GIVEN DATA>
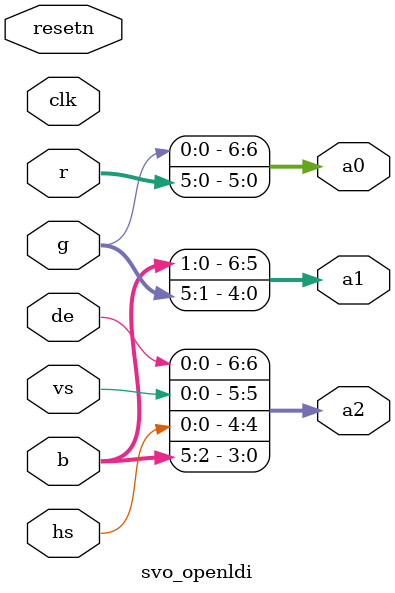
<source format=v>
/*
 *  SVO - Simple Video Out FPGA Core
 *
 *  Copyright (C) 2014  Clifford Wolf <clifford@clifford.at>
 *  
 *  Permission to use, copy, modify, and/or distribute this software for any
 *  purpose with or without fee is hereby granted, provided that the above
 *  copyright notice and this permission notice appear in all copies.
 *  
 *  THE SOFTWARE IS PROVIDED "AS IS" AND THE AUTHOR DISCLAIMS ALL WARRANTIES
 *  WITH REGARD TO THIS SOFTWARE INCLUDING ALL IMPLIED WARRANTIES OF
 *  MERCHANTABILITY AND FITNESS. IN NO EVENT SHALL THE AUTHOR BE LIABLE FOR
 *  ANY SPECIAL, DIRECT, INDIRECT, OR CONSEQUENTIAL DAMAGES OR ANY DAMAGES
 *  WHATSOEVER RESULTING FROM LOSS OF USE, DATA OR PROFITS, WHETHER IN AN
 *  ACTION OF CONTRACT, NEGLIGENCE OR OTHER TORTIOUS ACTION, ARISING OUT OF
 *  OR IN CONNECTION WITH THE USE OR PERFORMANCE OF THIS SOFTWARE.
 *
 */

`timescale 1ns / 1ps
`include "svo_defines.vh"

module svo_openldi (
	input clk, resetn,
	input de, vs, hs,
	input [5:0] r, g, b,
	output [6:0] a0, a1, a2
);
	assign a0 = {g[0], r[5], r[4], r[3], r[2], r[1], r[0]};
	assign a1 = {b[1], b[0], g[5], g[4], g[3], g[2], g[1]};
	assign a2 = {  de,   vs,   hs, b[5], b[4], b[3], b[2]};
endmodule

</source>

PROBLEM REQUIREMENTS> Return the whole listing exactly, minus its pictures.

EXERCISE ANSWER>
<source format=v>
/*
 *  SVO - Simple Video Out FPGA Core
 *
 *  Copyright (C) 2014  Clifford Wolf <clifford@clifford.at>
 *  
 *  Permission to use, copy, modify, and/or distribute this software for any
 *  purpose with or without fee is hereby granted, provided that the above
 *  copyright notice and this permission notice appear in all copies.
 *  
 *  THE SOFTWARE IS PROVIDED "AS IS" AND THE AUTHOR DISCLAIMS ALL WARRANTIES
 *  WITH REGARD TO THIS SOFTWARE INCLUDING ALL IMPLIED WARRANTIES OF
 *  MERCHANTABILITY AND FITNESS. IN NO EVENT SHALL THE AUTHOR BE LIABLE FOR
 *  ANY SPECIAL, DIRECT, INDIRECT, OR CONSEQUENTIAL DAMAGES OR ANY DAMAGES
 *  WHATSOEVER RESULTING FROM LOSS OF USE, DATA OR PROFITS, WHETHER IN AN
 *  ACTION OF CONTRACT, NEGLIGENCE OR OTHER TORTIOUS ACTION, ARISING OUT OF
 *  OR IN CONNECTION WITH THE USE OR PERFORMANCE OF THIS SOFTWARE.
 *
 */

`timescale 1ns / 1ps
`include "svo_defines.vh"

module svo_openldi (
	input clk, resetn,
	input de, vs, hs,
	input [5:0] r, g, b,
	output [6:0] a0, a1, a2
);
	assign a0 = {g[0], r[5], r[4], r[3], r[2], r[1], r[0]};
	assign a1 = {b[1], b[0], g[5], g[4], g[3], g[2], g[1]};
	assign a2 = {  de,   vs,   hs, b[5], b[4], b[3], b[2]};
endmodule

</source>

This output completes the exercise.